"""
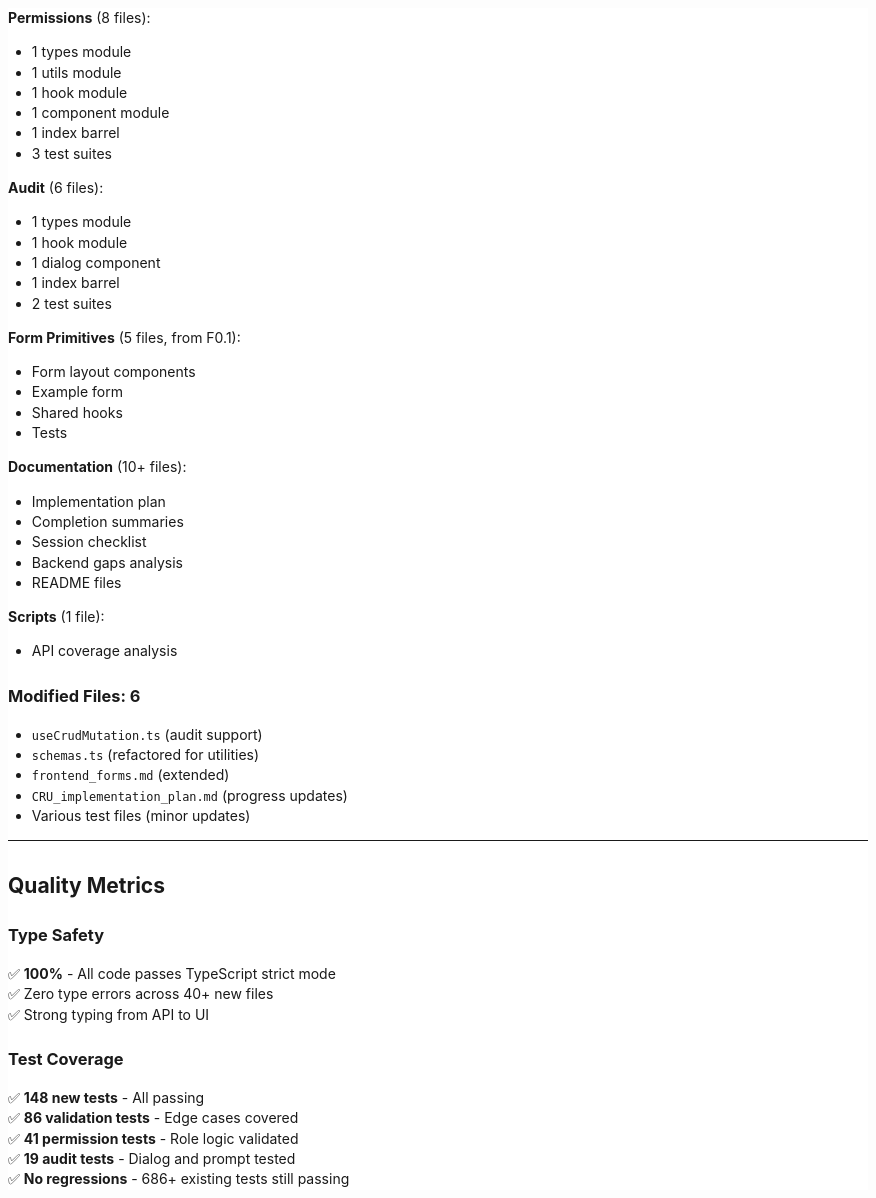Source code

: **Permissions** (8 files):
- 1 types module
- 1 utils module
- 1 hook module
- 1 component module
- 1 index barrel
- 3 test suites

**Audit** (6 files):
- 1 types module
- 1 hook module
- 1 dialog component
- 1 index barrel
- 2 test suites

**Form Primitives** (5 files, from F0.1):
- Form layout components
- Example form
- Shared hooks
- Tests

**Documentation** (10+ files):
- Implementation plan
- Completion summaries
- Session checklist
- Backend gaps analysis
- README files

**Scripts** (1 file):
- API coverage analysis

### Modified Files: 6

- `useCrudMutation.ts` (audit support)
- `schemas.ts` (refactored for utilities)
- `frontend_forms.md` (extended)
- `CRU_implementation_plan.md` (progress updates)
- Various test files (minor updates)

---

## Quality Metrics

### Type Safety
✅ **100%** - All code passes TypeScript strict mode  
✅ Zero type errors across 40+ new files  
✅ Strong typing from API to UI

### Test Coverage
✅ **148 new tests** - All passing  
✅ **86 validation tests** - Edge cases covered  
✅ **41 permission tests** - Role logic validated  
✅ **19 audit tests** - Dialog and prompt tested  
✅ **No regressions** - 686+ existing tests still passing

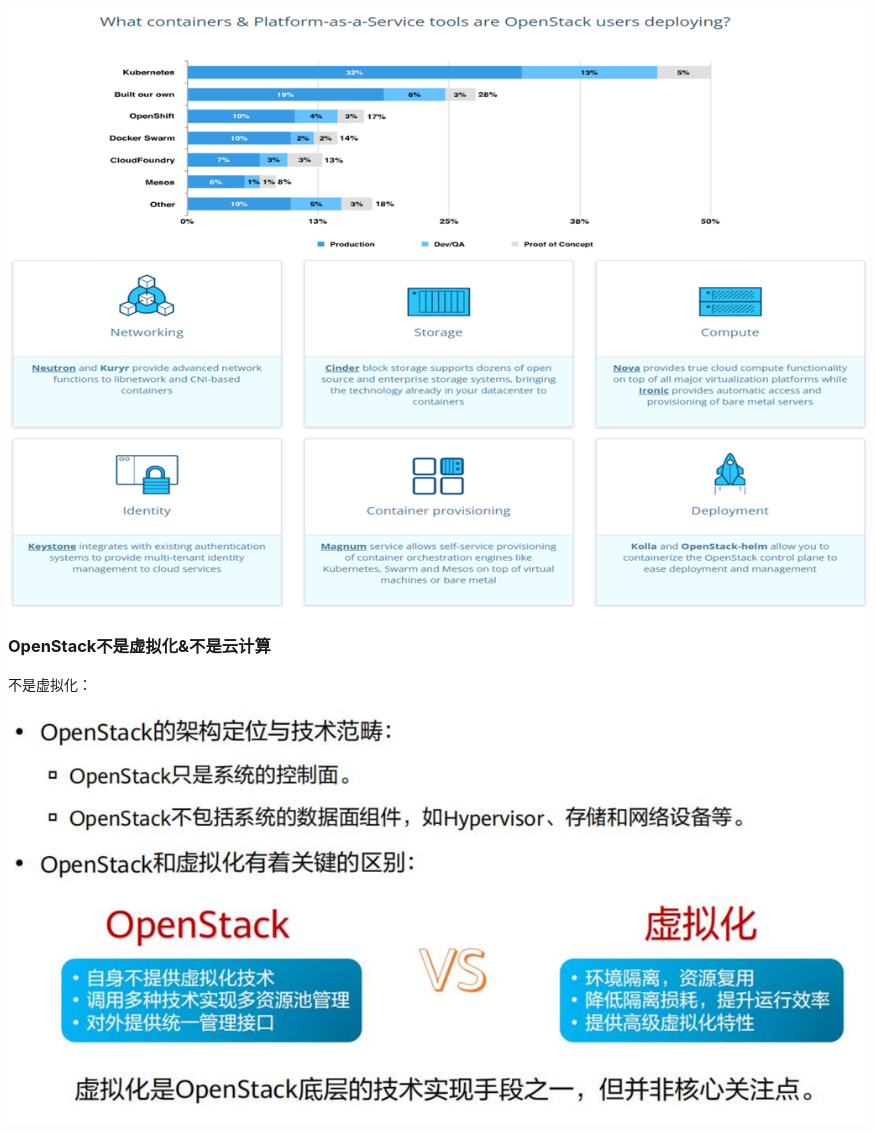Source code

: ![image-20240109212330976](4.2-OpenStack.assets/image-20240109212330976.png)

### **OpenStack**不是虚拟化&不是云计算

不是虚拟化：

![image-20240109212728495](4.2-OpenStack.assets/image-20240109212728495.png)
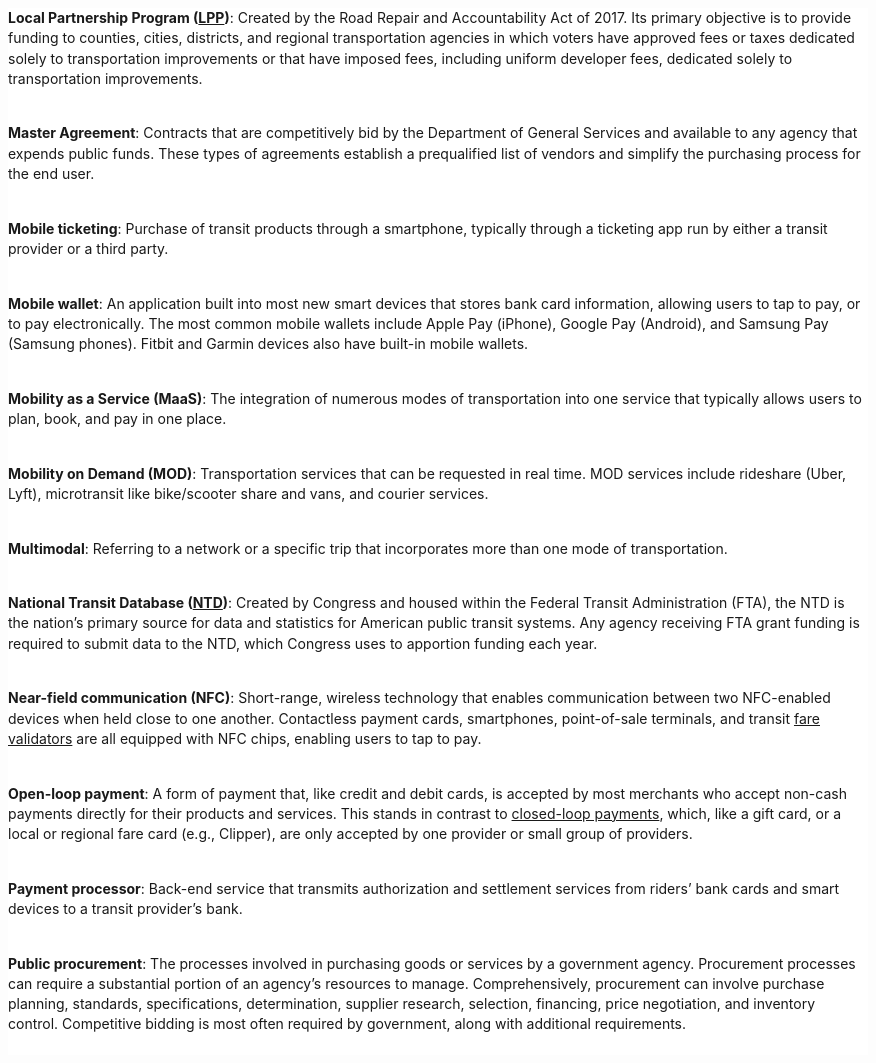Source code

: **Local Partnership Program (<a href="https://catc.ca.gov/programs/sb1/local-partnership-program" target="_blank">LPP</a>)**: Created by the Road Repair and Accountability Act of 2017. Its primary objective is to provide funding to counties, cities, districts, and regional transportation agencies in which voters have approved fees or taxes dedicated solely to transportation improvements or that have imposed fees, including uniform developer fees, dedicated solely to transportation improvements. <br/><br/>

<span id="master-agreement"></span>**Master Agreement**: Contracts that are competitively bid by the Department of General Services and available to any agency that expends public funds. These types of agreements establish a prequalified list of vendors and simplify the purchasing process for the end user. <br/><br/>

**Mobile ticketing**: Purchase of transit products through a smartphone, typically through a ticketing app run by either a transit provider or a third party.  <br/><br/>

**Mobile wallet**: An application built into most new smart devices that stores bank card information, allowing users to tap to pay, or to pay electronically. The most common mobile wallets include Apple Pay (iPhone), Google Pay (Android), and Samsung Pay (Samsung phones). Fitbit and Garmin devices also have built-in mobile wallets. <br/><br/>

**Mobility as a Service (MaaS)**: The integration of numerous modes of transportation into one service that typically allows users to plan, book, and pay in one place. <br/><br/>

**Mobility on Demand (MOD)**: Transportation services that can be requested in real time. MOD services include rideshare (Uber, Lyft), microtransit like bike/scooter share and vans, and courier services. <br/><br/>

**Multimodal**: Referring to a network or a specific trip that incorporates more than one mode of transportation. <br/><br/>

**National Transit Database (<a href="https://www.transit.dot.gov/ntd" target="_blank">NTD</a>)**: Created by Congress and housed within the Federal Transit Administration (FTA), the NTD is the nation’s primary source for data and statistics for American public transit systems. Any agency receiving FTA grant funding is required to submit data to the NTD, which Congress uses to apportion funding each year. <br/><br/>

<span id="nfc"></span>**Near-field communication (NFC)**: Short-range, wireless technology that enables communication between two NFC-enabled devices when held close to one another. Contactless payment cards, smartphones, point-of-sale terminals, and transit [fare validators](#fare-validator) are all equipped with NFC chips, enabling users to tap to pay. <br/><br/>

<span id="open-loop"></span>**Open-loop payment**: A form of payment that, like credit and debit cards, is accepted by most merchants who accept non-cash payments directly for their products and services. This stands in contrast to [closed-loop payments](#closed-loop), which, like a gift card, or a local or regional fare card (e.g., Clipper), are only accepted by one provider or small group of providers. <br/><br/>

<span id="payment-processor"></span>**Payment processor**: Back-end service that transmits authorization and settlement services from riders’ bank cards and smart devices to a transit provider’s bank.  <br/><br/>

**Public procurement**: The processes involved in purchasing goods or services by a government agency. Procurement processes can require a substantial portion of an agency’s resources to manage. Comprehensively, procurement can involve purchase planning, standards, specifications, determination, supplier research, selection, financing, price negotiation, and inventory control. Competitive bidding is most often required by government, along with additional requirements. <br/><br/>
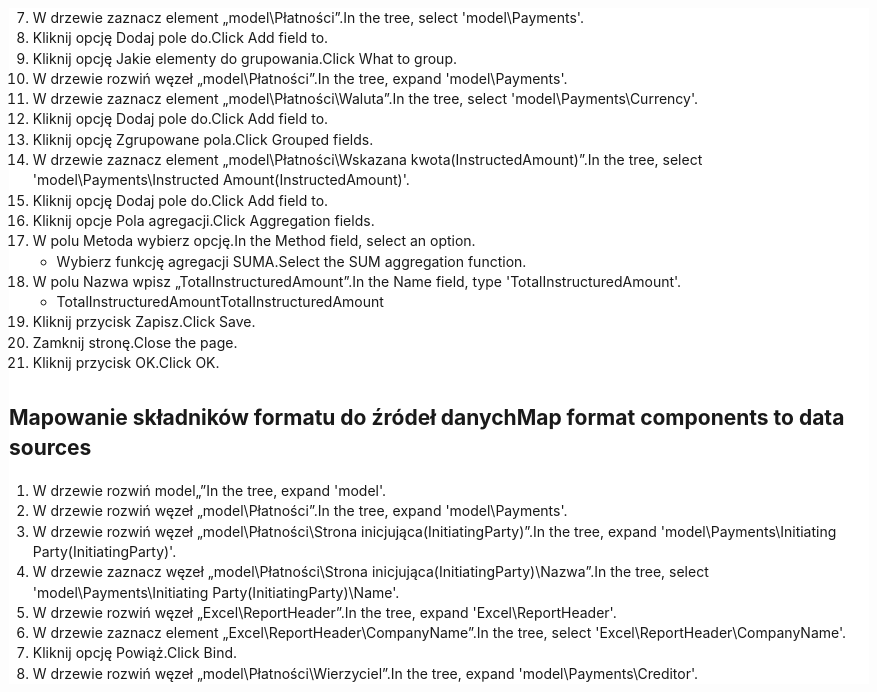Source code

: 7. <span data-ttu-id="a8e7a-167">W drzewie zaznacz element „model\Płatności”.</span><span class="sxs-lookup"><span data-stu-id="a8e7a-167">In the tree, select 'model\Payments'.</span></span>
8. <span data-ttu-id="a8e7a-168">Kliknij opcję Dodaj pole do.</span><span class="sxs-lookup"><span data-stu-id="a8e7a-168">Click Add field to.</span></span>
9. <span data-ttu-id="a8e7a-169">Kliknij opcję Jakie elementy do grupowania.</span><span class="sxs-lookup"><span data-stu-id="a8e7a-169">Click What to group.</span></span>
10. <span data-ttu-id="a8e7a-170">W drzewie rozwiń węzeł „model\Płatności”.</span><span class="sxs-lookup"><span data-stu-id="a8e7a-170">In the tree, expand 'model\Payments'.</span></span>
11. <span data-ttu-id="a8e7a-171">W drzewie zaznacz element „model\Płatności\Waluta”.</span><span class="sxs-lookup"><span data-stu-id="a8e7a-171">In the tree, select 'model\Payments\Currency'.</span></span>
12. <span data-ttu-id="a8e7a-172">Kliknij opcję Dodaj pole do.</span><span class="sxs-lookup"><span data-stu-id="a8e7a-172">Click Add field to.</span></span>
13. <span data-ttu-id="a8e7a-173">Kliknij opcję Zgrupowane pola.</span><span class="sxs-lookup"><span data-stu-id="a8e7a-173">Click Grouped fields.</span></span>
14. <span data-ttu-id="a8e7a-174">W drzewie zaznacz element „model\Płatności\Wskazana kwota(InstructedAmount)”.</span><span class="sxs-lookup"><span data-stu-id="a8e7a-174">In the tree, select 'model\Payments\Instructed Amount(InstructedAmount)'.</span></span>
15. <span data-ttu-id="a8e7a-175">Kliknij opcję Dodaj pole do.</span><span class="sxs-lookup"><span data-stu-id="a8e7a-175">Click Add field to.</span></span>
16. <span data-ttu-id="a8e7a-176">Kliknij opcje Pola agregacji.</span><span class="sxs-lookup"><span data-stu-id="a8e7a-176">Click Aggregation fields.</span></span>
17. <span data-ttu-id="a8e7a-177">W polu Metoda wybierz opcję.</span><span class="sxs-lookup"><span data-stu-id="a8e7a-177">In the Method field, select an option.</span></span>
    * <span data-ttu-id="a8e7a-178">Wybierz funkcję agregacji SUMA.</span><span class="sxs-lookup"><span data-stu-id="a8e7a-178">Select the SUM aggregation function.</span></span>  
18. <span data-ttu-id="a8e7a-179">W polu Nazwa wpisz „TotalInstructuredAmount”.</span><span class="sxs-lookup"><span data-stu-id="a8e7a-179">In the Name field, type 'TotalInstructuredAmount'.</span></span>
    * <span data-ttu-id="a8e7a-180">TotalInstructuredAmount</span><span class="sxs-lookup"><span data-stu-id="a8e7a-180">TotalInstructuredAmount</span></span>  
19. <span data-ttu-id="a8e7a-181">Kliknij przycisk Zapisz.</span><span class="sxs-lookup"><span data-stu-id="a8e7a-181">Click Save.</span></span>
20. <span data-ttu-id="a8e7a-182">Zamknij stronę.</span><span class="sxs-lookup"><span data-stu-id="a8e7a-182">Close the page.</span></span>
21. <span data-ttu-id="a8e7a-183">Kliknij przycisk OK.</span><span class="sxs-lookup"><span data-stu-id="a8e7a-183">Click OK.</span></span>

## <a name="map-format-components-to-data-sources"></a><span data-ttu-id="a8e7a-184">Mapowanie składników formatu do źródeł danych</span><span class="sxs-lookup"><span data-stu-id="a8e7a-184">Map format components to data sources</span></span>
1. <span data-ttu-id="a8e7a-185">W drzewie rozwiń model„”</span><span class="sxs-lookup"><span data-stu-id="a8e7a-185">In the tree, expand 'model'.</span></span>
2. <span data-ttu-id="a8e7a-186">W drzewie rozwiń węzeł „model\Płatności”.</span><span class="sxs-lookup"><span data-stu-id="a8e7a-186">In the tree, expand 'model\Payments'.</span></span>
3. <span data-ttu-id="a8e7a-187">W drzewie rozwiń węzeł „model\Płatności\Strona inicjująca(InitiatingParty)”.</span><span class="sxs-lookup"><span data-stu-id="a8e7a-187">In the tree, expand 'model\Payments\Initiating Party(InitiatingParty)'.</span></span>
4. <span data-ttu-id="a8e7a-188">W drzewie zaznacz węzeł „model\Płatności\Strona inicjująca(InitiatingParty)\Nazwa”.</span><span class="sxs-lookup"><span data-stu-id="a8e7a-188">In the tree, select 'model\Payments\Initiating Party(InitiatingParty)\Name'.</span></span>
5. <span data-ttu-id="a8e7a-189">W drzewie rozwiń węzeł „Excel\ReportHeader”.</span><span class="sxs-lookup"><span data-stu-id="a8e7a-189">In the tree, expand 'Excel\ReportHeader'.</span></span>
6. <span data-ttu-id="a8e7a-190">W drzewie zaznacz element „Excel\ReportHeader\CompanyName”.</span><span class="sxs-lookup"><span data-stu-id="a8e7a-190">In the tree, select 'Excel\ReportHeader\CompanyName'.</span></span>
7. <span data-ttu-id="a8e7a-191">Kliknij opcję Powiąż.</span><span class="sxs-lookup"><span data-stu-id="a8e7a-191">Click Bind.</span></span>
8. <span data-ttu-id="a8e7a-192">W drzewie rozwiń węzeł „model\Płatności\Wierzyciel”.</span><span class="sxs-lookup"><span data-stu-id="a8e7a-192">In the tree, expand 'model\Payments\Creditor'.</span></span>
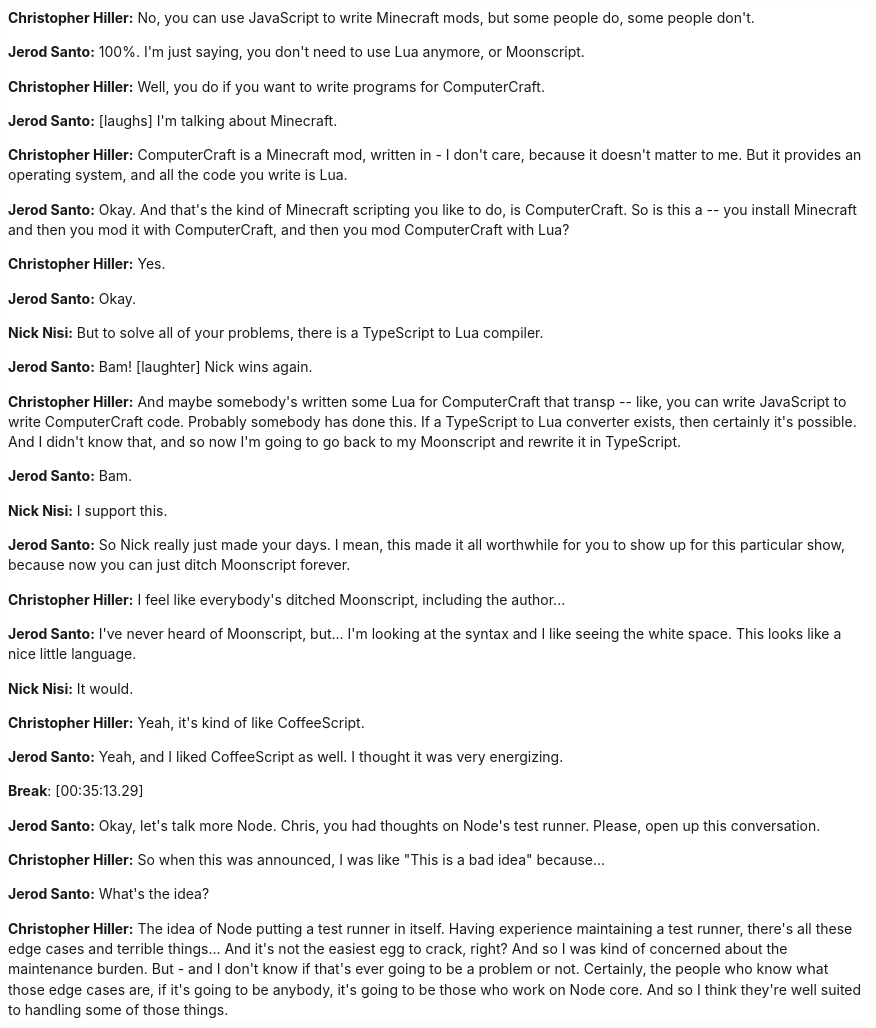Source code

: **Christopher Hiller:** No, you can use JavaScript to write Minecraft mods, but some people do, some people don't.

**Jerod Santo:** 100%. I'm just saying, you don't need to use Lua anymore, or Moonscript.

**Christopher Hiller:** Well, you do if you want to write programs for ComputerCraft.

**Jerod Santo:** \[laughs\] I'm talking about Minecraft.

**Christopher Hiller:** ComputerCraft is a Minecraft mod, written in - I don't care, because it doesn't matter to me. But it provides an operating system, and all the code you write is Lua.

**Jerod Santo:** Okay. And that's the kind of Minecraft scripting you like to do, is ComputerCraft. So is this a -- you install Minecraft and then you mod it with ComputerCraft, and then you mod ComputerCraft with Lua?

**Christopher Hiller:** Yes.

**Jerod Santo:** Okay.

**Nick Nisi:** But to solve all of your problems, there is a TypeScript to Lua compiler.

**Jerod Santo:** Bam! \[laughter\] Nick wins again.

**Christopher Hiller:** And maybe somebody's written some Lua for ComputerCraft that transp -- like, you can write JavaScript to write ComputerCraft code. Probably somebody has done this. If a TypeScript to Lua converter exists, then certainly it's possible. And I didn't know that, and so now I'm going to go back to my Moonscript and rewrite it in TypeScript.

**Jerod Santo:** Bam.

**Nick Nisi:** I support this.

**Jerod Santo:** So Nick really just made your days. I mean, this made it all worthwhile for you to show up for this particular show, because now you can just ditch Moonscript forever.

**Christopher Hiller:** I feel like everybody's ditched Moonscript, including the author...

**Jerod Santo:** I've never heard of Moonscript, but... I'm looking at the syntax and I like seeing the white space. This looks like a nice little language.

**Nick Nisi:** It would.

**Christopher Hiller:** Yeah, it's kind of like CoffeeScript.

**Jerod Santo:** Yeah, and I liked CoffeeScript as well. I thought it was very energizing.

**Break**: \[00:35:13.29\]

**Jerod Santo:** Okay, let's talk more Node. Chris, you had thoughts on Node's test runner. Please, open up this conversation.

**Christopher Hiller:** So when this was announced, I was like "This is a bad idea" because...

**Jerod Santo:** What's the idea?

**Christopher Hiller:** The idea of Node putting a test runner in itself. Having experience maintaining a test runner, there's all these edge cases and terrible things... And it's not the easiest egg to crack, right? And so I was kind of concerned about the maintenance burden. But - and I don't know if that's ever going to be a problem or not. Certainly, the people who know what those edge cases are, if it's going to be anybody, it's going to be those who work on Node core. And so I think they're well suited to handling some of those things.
"""
- **WORK TASK**
Quote the rows word for word, beginning at the line that contains "third party.  <br/><br/>" and stopping after the line that contains "of transportation. <br/><br/>".

- **WRITTEN ANSWER**
**Mobile ticketing**: Purchase of transit products through a smartphone, typically through a ticketing app run by either a transit provider or a third party.  <br/><br/>

**Mobile wallet**: An application built into most new smart devices that stores bank card information, allowing users to tap to pay, or to pay electronically. The most common mobile wallets include Apple Pay (iPhone), Google Pay (Android), and Samsung Pay (Samsung phones). Fitbit and Garmin devices also have built-in mobile wallets. <br/><br/>

**Mobility as a Service (MaaS)**: The integration of numerous modes of transportation into one service that typically allows users to plan, book, and pay in one place. <br/><br/>

**Mobility on Demand (MOD)**: Transportation services that can be requested in real time. MOD services include rideshare (Uber, Lyft), microtransit like bike/scooter share and vans, and courier services. <br/><br/>

**Multimodal**: Referring to a network or a specific trip that incorporates more than one mode of transportation. <br/><br/>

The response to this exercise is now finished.